Mais au-delà de la simple illégalité de cette décision de refus d’inhumation, qui serait dans l'absolu susceptible d’être remise en cause devant les juridictions administratives (même s'il l'on peut supposer que les malheureux parents aient d'autres préoccupations autrement plus vitales), il peut être envisagé que le maire ayant refusé cette inhumation ait engagé sa responsabilité personnelle sur le fondement des règles pénales sanctionnant les discriminations. Le Procureur de la République d'Evry étudie manifestement cette éventualité, puisqu'il a initié une enquête préliminaire sur les faits révélés.

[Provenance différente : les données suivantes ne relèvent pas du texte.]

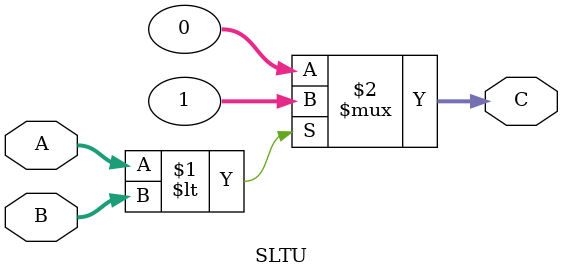
<source format=v>
`timescale 1ns / 1ps
/*******************************************************************  
*  
* Module: SLTU.v  
* Project: SSRisc  
* Author: Mariane, Shahd, Lobna 
* Description: compares 2 32bit inputs and outputs if the first is less than the second
*  
* Change history: 28/06/19 - created
*                 
*  **********************************************************************/ 


module SLTU(
input [31:0] A, 
input [31:0] B,
output [31:0] C
    );
    
    assign C = (A < B)? 1 : 0;
endmodule

</source>
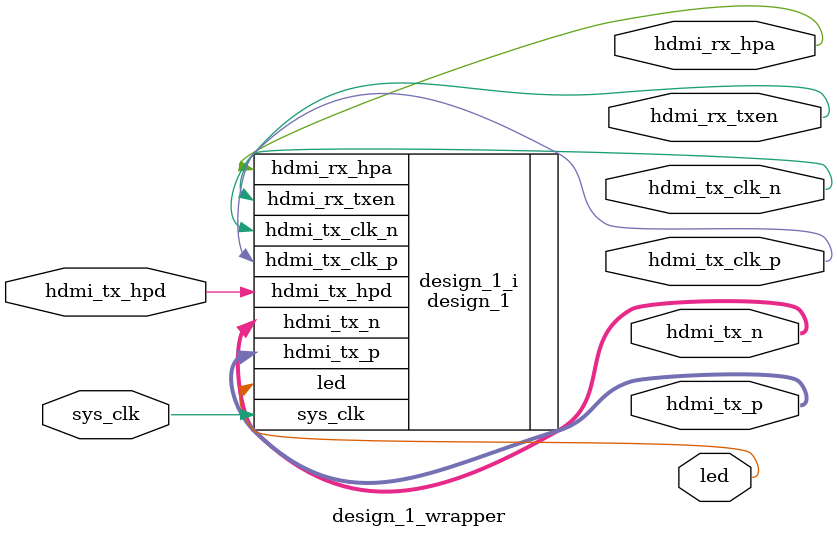
<source format=v>
`timescale 1 ps / 1 ps

module design_1_wrapper
   (hdmi_rx_hpa,
    hdmi_rx_txen,
    hdmi_tx_clk_n,
    hdmi_tx_clk_p,
    hdmi_tx_hpd,
    hdmi_tx_n,
    hdmi_tx_p,
    led,
    sys_clk);
  output hdmi_rx_hpa;
  output hdmi_rx_txen;
  output hdmi_tx_clk_n;
  output hdmi_tx_clk_p;
  input hdmi_tx_hpd;
  output [2:0]hdmi_tx_n;
  output [2:0]hdmi_tx_p;
  output led;
  input sys_clk;

  wire hdmi_rx_hpa;
  wire hdmi_rx_txen;
  wire hdmi_tx_clk_n;
  wire hdmi_tx_clk_p;
  wire hdmi_tx_hpd;
  wire [2:0]hdmi_tx_n;
  wire [2:0]hdmi_tx_p;
  wire led;
  wire sys_clk;

  design_1 design_1_i
       (.hdmi_rx_hpa(hdmi_rx_hpa),
        .hdmi_rx_txen(hdmi_rx_txen),
        .hdmi_tx_clk_n(hdmi_tx_clk_n),
        .hdmi_tx_clk_p(hdmi_tx_clk_p),
        .hdmi_tx_hpd(hdmi_tx_hpd),
        .hdmi_tx_n(hdmi_tx_n),
        .hdmi_tx_p(hdmi_tx_p),
        .led(led),
        .sys_clk(sys_clk));
endmodule

</source>
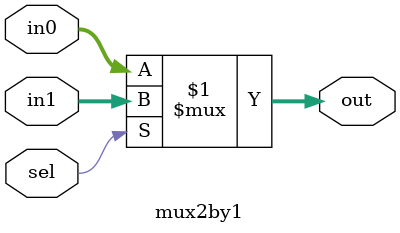
<source format=sv>


module up3(input logic clk, reset, 
				output logic store_mem, fetch, load_pc, incr_pc, load_iru, load_irl, load_ac,
				output logic [7:0] pc, ac, state, mdr, opcode, value, address);
				
	//internal lines
	logic [7:0] Z;
	logic ZFLG, NFLG;
		
		
	control unit(.opcode(opcode), .nflg(NFLG), .zflg(ZFLG), .reset(reset), .clk(clk), .STATE(state), 
					.ld_ac(load_ac), .ld_iru(load_iru), .ld_irl(load_irl), .ld_pc(load_pc), 
					.incr_pc(incr_pc), .fetch(fetch), .store_mem(store_mem));
	
	ramup3 ram7(.address(address), .data(ac), .wren(store_mem), .clock(clk), .q(mdr));
	alu alup(.mdr(mdr), .ac(ac), .opcode(opcode), .value(value), .pc(pc), .addr(address), .nflg(NFLG), .zflg(ZFLG), .zout(Z)); 
	ac acup (.Z(Z), .LOAD_AC(load_ac), .clk(clk), .AC(ac)); 
	pc pcup (.ADDR(value), .reset(reset), .LOAD_PC(load_pc), .INCR_PC(incr_pc), .clk(clk), .PC(pc)); 
	ir irup (.MDR(mdr), .LOAD_IRU(load_iru), .LOAD_IRL(load_irl), .clk(clk), .reset(reset), .IRU(opcode), .IRL(value));
	mux2by1 fetch_mux (.sel(fetch), .in1(pc), .in0(value), .out(address));
	
	endmodule
	
	
	//define mux2by1
	module mux2by1 (input logic sel,
							input logic [7:0] in0, in1,
							output logic [7:0] out);
			assign out = sel? in1:in0;
	endmodule
</source>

L’article 432-7 du code pénal réprime ainsi « La discrimination (…) commise à l'égard d'une personne physique ou morale par une personne dépositaire de l'autorité publique ou chargée d'une mission de service public, dans l'exercice ou à l'occasion de l'exercice de ses fonctions ou de sa mission, lorsqu'elle consiste :

1° A refuser le bénéfice d'un droit accordé par la loi ;

2° A entraver l'exercice normal d'une activité économique quelconque »

La discrimination est précisément définie par l’article 225-1 du même code qui précise que « Constitue une discrimination toute distinction opérée entre les personnes physiques à raison de leur origine, de leur sexe, de leur situation de famille, de leur grossesse, de leur apparence physique, de leur patronyme, de leur lieu de résidence, de leur état de santé, de leur handicap, de leurs caractéristiques génétiques, de leurs mœurs, de leur orientation ou identité sexuelle, de leur âge, de leurs opinions politiques, de leurs activités syndicales, de leur appartenance ou de leur non-appartenance, vraie ou supposée, à une ethnie, une nation, une race ou une religion déterminée. »

Les enquêteurs désignés devront donc déterminer si M. Leclerc a refusé l’inhumation de Maria Francesca dans le cimetière de Champlan pour des raisons administratives ou en raison de l’origine de la famille (voire de leur lieu de résidence, le fameux bidonville).

Si cette seconde hypothèse est retenue, le maire de la commune pourra être sanctionné d’une peine maximale de 5 années d’emprisonnement et de 75.000 euros d’amende.

Maria Francesca aura quant à elle depuis longtemps trouvé un dernier asile dans la terre de Wissous, dont le maire (UMP),M. Richard Trinquier, se préoccupe manifestement davantage d'humanité que de vérification du paiement des impôts locaux.